● **Stored data entries**
+++

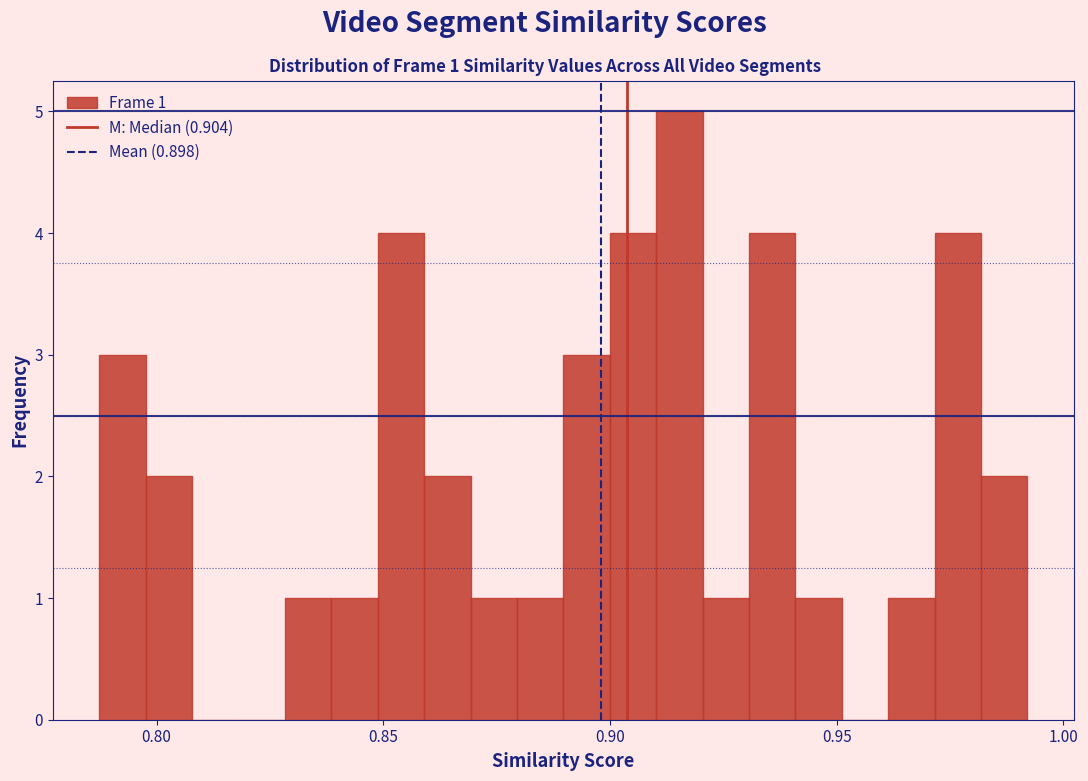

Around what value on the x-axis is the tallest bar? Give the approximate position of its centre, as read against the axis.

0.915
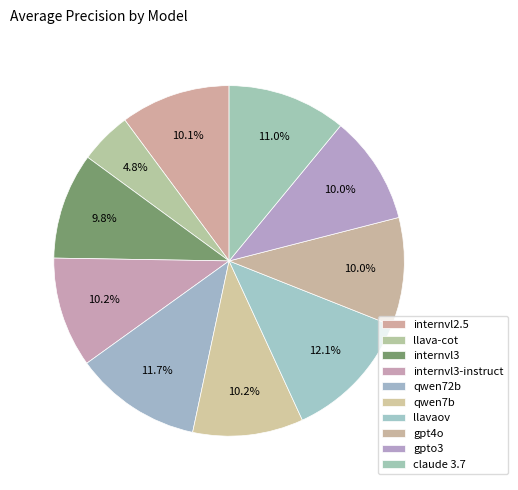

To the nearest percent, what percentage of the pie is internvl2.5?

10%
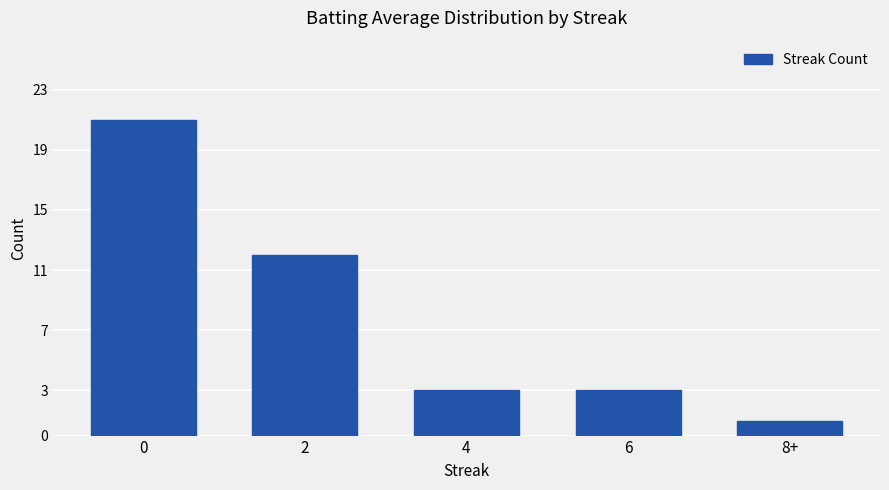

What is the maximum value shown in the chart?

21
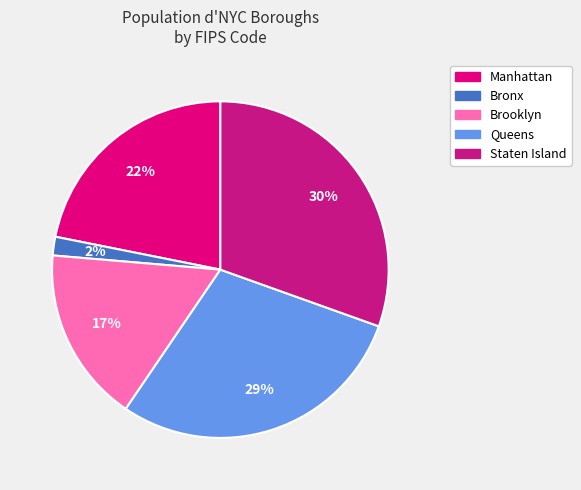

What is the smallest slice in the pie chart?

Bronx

+++

Turn the data above into a JSON list of strings, one string per line, with blank lines skipped. Leave the pictures out.

[
  "Around what value on the x-axis is the tallest bar? Give the approximate position of its centre, as read against the axis.",
  "0.915",
  "To the nearest percent, what percentage of the pie is internvl2.5?",
  "10%",
  "What is the maximum value shown in the chart?",
  "21",
  "What is the smallest slice in the pie chart?",
  "Bronx"
]